Bacaan
TopikKeimanan kepada Semua Rasul dan Stereotip Kolektif terhadap Yahudi
فَبِمَا نَقْضِهِمْ مِيثَاقَهُمْ وَكُفْرِهِمْ بِآيَاتِ اللَّهِ وَقَتْلِهِمُ الْأَنْبِيَاءَ بِغَيْرِ حَقٍّ وَقَوْلِهِمْ قُلُوبُنَا غُلْفٌ ۚ بَلْ طَبَعَ اللَّهُ عَلَيْهَا بِكُفْرِهِمْ فَلَا يُؤْمِنُونَ إِلَّا قَلِيلًا
(4:155) Maka (Kami hukum mereka),242) karena mereka melanggar perjanjian itu, dan karena kekafiran mereka terhadap keterangan-keterangan Allah, serta karena mereka telah membunuh Nabi-nabi tanpa hak (alasan yang benar) dan karena mereka mengatakan, "Hati kami tertutup." Sebenarnya, Allah telah mengunci hati mereka karena kekafirannya, karena itu hanya sebagian kecil dari mereka yang beriman,
Catatan Depag
242) Hukuman kepada mereka itu dalam bentuk melaknat mereka, mereka disambar petir, menjelmakan mereka menjadi kera dan sebagainya.
Cacat Logika
Alasan yang mematahkan dirinya sendiri (self-contradiction).
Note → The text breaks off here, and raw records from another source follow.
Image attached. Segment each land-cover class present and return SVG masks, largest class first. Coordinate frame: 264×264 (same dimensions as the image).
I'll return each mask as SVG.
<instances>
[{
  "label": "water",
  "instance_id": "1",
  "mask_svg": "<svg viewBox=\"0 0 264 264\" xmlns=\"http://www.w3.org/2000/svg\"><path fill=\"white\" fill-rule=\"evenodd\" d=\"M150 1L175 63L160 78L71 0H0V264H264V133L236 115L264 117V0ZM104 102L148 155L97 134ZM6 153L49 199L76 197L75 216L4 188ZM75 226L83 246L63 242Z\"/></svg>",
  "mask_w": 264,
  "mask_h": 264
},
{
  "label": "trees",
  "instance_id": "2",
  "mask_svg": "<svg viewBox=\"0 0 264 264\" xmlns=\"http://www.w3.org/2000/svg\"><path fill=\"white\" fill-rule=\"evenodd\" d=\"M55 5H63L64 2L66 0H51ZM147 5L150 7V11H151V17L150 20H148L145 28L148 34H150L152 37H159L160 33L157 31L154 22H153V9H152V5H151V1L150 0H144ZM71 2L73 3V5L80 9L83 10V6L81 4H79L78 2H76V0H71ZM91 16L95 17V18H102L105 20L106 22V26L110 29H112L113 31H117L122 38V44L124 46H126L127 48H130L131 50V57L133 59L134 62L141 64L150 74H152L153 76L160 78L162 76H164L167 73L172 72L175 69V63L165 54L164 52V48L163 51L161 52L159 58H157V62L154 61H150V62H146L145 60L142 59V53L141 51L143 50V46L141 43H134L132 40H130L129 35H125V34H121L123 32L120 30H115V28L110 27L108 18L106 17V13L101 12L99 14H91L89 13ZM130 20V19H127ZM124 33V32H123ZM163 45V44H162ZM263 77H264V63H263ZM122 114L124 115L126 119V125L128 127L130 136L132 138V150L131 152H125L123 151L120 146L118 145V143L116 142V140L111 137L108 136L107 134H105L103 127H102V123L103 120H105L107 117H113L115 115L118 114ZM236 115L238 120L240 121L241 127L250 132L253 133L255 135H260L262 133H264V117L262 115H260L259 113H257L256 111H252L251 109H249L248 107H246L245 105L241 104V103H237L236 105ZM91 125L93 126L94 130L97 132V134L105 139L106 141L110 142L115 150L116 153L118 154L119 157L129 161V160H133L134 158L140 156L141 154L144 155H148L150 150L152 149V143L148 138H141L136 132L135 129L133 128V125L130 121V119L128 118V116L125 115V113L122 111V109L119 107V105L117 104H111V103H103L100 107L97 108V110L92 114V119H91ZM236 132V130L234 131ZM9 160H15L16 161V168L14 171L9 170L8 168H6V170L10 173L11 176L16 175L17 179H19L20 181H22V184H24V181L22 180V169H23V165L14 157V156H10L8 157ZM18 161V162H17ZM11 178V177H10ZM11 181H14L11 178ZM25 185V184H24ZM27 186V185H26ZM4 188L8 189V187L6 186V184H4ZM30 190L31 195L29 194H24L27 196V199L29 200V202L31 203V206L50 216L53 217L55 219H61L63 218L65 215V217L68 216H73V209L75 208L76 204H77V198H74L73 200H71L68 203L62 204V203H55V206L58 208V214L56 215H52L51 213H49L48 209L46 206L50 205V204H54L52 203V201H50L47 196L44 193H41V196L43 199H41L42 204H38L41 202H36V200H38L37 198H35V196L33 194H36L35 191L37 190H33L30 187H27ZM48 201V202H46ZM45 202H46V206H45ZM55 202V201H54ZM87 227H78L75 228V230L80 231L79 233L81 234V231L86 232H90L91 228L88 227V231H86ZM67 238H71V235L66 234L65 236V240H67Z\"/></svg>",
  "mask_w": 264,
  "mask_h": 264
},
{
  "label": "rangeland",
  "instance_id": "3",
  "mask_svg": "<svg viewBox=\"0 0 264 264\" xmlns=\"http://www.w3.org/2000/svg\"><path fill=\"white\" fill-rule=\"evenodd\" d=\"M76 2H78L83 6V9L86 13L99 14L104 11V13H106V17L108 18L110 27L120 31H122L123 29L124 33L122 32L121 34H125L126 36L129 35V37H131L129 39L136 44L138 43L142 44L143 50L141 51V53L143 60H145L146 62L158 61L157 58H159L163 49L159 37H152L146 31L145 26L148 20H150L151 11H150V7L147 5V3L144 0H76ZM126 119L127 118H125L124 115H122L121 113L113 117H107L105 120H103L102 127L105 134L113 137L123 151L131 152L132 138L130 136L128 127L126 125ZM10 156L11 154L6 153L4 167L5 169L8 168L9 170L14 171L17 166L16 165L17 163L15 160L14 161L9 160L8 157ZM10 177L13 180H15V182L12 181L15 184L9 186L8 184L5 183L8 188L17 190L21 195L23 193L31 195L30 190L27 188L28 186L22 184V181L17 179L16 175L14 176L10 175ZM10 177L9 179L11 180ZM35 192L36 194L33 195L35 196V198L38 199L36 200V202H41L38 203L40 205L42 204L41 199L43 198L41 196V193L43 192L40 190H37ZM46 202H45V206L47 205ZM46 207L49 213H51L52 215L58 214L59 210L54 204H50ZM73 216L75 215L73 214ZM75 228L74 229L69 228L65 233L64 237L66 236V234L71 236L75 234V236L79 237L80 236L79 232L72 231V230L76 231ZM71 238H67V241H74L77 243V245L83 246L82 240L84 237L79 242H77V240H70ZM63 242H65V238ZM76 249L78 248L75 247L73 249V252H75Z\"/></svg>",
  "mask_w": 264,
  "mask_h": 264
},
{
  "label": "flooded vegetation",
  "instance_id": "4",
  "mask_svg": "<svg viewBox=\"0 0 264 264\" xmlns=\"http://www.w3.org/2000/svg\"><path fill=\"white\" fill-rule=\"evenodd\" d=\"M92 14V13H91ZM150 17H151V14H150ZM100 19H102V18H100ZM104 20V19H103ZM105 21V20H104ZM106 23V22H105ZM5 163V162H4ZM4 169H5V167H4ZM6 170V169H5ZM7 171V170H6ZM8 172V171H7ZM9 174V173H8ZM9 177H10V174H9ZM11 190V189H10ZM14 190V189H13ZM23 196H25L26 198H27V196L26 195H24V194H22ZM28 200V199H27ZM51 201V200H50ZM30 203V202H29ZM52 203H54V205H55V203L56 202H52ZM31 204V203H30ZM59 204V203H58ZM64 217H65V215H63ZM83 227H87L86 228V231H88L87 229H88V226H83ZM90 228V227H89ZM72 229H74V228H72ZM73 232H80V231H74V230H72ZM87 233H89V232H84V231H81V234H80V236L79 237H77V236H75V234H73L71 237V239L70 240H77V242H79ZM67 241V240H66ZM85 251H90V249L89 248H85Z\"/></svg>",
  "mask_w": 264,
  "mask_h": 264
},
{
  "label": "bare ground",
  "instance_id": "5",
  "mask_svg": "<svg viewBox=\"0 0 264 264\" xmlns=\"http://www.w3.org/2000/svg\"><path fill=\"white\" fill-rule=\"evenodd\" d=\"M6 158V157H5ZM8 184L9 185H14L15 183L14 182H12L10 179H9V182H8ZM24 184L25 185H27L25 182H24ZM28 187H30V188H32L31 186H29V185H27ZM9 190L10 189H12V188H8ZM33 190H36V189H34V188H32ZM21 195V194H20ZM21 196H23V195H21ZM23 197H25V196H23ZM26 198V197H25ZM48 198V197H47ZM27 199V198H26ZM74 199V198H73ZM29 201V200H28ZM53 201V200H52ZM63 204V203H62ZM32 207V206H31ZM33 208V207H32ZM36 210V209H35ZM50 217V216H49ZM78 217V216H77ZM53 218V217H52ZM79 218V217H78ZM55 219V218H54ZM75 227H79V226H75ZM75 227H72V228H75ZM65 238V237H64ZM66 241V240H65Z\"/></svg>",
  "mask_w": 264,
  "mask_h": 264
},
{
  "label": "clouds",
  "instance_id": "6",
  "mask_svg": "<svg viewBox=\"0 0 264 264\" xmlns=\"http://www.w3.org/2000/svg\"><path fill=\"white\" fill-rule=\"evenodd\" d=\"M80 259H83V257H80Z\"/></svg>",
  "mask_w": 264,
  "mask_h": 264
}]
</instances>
Ucapan mereka bahwa hati mereka tertutup dijawab bahwa Allah yang mengunci hati mereka. Kalau penguncinya pihak yang sama, hukumannya tidak bisa disandarkan pada pilihan mereka.
Moral
(4:155): Litani tuduhan terhadap Bani Israel — tuduhan kolektif historis yang telah digunakan untuk membenarkan antisemitisme.